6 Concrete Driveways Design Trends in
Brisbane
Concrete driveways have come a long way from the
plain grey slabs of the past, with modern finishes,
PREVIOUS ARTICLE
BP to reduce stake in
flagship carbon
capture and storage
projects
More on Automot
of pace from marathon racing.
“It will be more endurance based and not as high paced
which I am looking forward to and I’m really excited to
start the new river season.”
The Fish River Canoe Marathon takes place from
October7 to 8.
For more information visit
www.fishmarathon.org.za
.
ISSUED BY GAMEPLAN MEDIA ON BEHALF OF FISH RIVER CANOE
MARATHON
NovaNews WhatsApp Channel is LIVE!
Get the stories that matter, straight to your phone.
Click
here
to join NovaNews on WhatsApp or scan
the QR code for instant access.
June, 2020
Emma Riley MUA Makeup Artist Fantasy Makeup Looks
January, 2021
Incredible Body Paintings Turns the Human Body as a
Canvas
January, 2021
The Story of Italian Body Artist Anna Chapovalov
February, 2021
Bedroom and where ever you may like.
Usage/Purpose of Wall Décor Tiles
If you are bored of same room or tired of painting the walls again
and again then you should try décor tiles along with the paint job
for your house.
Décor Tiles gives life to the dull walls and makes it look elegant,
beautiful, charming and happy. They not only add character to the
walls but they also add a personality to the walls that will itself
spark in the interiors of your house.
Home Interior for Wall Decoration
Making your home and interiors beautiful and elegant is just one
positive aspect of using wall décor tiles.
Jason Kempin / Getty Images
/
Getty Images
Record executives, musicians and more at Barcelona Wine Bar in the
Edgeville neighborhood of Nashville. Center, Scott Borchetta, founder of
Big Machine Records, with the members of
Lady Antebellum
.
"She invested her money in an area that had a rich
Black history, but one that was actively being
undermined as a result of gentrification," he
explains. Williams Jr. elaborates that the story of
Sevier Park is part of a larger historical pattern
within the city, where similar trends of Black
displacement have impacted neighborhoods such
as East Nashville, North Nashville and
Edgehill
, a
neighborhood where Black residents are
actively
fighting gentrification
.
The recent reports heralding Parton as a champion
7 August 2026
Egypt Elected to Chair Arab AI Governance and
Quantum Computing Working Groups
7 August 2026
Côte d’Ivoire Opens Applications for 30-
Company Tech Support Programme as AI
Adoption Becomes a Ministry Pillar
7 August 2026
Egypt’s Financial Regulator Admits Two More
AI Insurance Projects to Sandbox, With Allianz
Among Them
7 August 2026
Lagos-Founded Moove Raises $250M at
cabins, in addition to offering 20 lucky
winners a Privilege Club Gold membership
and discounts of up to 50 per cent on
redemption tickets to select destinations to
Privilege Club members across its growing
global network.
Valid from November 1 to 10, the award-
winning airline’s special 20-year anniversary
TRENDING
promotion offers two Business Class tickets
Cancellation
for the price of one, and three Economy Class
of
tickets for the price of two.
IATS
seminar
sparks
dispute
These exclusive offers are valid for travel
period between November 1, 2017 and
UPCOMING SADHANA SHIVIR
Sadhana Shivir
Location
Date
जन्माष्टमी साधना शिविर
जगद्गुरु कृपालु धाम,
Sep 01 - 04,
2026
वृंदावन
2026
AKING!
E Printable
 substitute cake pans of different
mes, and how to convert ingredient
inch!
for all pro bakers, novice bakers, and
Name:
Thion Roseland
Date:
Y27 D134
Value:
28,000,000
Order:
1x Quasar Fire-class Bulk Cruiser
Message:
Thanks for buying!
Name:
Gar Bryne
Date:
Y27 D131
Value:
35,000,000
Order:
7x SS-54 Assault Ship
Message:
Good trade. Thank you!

—————

• _Work required_
Output the listing above without altering a single character.

• _Worked solution_
6 Concrete Driveways Design Trends in
Brisbane
Concrete driveways have come a long way from the
plain grey slabs of the past, with modern finishes,
PREVIOUS ARTICLE
BP to reduce stake in
flagship carbon
capture and storage
projects
More on Automot
of pace from marathon racing.
“It will be more endurance based and not as high paced
which I am looking forward to and I’m really excited to
start the new river season.”
The Fish River Canoe Marathon takes place from
October7 to 8.
For more information visit
www.fishmarathon.org.za
.
ISSUED BY GAMEPLAN MEDIA ON BEHALF OF FISH RIVER CANOE
MARATHON
NovaNews WhatsApp Channel is LIVE!
Get the stories that matter, straight to your phone.
Click
here
to join NovaNews on WhatsApp or scan
the QR code for instant access.
June, 2020
Emma Riley MUA Makeup Artist Fantasy Makeup Looks
January, 2021
Incredible Body Paintings Turns the Human Body as a
Canvas
January, 2021
The Story of Italian Body Artist Anna Chapovalov
February, 2021
Bedroom and where ever you may like.
Usage/Purpose of Wall Décor Tiles
If you are bored of same room or tired of painting the walls again
and again then you should try décor tiles along with the paint job
for your house.
Décor Tiles gives life to the dull walls and makes it look elegant,
beautiful, charming and happy. They not only add character to the
walls but they also add a personality to the walls that will itself
spark in the interiors of your house.
Home Interior for Wall Decoration
Making your home and interiors beautiful and elegant is just one
positive aspect of using wall décor tiles.
Jason Kempin / Getty Images
/
Getty Images
Record executives, musicians and more at Barcelona Wine Bar in the
Edgeville neighborhood of Nashville. Center, Scott Borchetta, founder of
Big Machine Records, with the members of
Lady Antebellum
.
"She invested her money in an area that had a rich
Black history, but one that was actively being
undermined as a result of gentrification," he
explains. Williams Jr. elaborates that the story of
Sevier Park is part of a larger historical pattern
within the city, where similar trends of Black
displacement have impacted neighborhoods such
as East Nashville, North Nashville and
Edgehill
, a
neighborhood where Black residents are
actively
fighting gentrification
.
The recent reports heralding Parton as a champion
7 August 2026
Egypt Elected to Chair Arab AI Governance and
Quantum Computing Working Groups
7 August 2026
Côte d’Ivoire Opens Applications for 30-
Company Tech Support Programme as AI
Adoption Becomes a Ministry Pillar
7 August 2026
Egypt’s Financial Regulator Admits Two More
AI Insurance Projects to Sandbox, With Allianz
Among Them
7 August 2026
Lagos-Founded Moove Raises $250M at
cabins, in addition to offering 20 lucky
winners a Privilege Club Gold membership
and discounts of up to 50 per cent on
redemption tickets to select destinations to
Privilege Club members across its growing
global network.
Valid from November 1 to 10, the award-
winning airline’s special 20-year anniversary
TRENDING
promotion offers two Business Class tickets
Cancellation
for the price of one, and three Economy Class
of
tickets for the price of two.
IATS
seminar
sparks
dispute
These exclusive offers are valid for travel
period between November 1, 2017 and
UPCOMING SADHANA SHIVIR
Sadhana Shivir
Location
Date
जन्माष्टमी साधना शिविर
जगद्गुरु कृपालु धाम,
Sep 01 - 04,
2026
वृंदावन
2026
AKING!
E Printable
 substitute cake pans of different
mes, and how to convert ingredient
inch!
for all pro bakers, novice bakers, and
Name:
Thion Roseland
Date:
Y27 D134
Value:
28,000,000
Order:
1x Quasar Fire-class Bulk Cruiser
Message:
Thanks for buying!
Name:
Gar Bryne
Date:
Y27 D131
Value:
35,000,000
Order:
7x SS-54 Assault Ship
Message:
Good trade. Thank you!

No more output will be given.